### EXTRACT
◆ ◆ ◆
CHICAGO — Five men who, together, spent more than 80 years falsely imprisoned are trying to raise money for a documentary about their music.
The five are part of Exoneree, a band for men who have been freed after years of wrongful incarceration and now make music about their experiences and flaws in the justice system. Among them is Antione Day, 56, of Austin, who spent a decade in prison for a murder he didn’t commit.
The documentary has been in the works for more than a year. Jeff Marpe, the director and executive producer, started on the project 18 months ago when Evanston-based music producer Jim Tullio introduced him to the Exoneree members.
“I went in and these five gentlemen could not have been more life-affirming and happy and gregarious and inspirational,” said Marpe, of Edgebrook. “They were just average citizens in the wrong place in the wrong time” when they were arrested.
An IndieGoGo campaign to fund the documentary has raised $1,500 so far, but the organizers were hoping to get $100,000 to pay for the crew, travel and equipment rental necessary for filming. They have less than two weeks left to meet that goal.
But Marpe said they’ll make the movie even if they can’t get their funding — he’s intent on telling the stories of the men, including Day’s, in the hopes it can change how people perceive those who’ve been wrongfully convicted. The documentary will showcase the band’s music and performances but will also focus on each of the men as individuals who were wrongfully imprisoned.
◆ ◆ ◆
### DATASET EXCERPTS
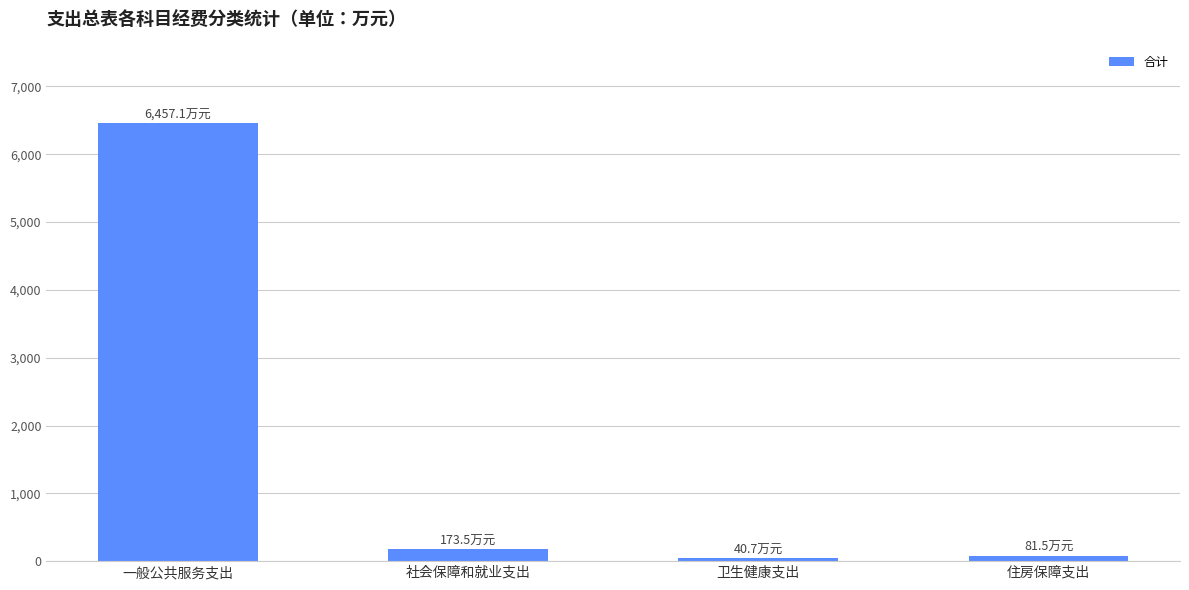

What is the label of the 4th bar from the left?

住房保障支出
◆ ◆ ◆
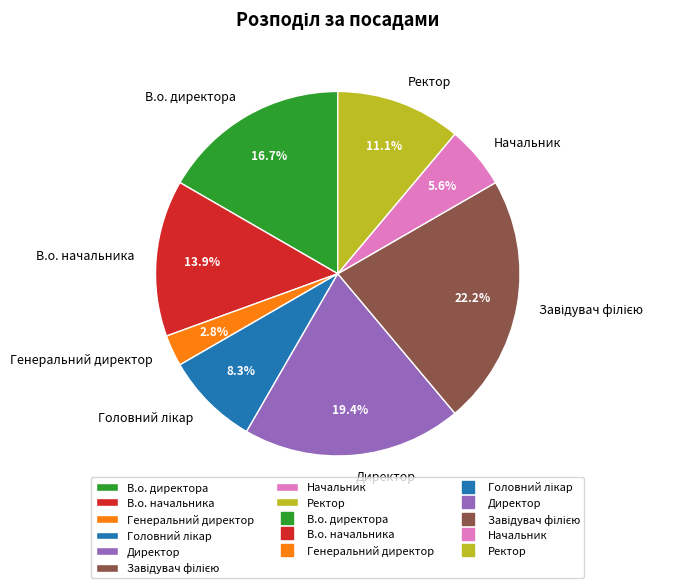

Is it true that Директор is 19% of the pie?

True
◆ ◆ ◆
### PROMPT
Write out the whole article about the Exoneree band documentary again, word for word.

### TASK SOLUTION
CHICAGO — Five men who, together, spent more than 80 years falsely imprisoned are trying to raise money for a documentary about their music.
The five are part of Exoneree, a band for men who have been freed after years of wrongful incarceration and now make music about their experiences and flaws in the justice system. Among them is Antione Day, 56, of Austin, who spent a decade in prison for a murder he didn’t commit.
The documentary has been in the works for more than a year. Jeff Marpe, the director and executive producer, started on the project 18 months ago when Evanston-based music producer Jim Tullio introduced him to the Exoneree members.
“I went in and these five gentlemen could not have been more life-affirming and happy and gregarious and inspirational,” said Marpe, of Edgebrook. “They were just average citizens in the wrong place in the wrong time” when they were arrested.
An IndieGoGo campaign to fund the documentary has raised $1,500 so far, but the organizers were hoping to get $100,000 to pay for the crew, travel and equipment rental necessary for filming. They have less than two weeks left to meet that goal.
But Marpe said they’ll make the movie even if they can’t get their funding — he’s intent on telling the stories of the men, including Day’s, in the hopes it can change how people perceive those who’ve been wrongfully convicted. The documentary will showcase the band’s music and performances but will also focus on each of the men as individuals who were wrongfully imprisoned.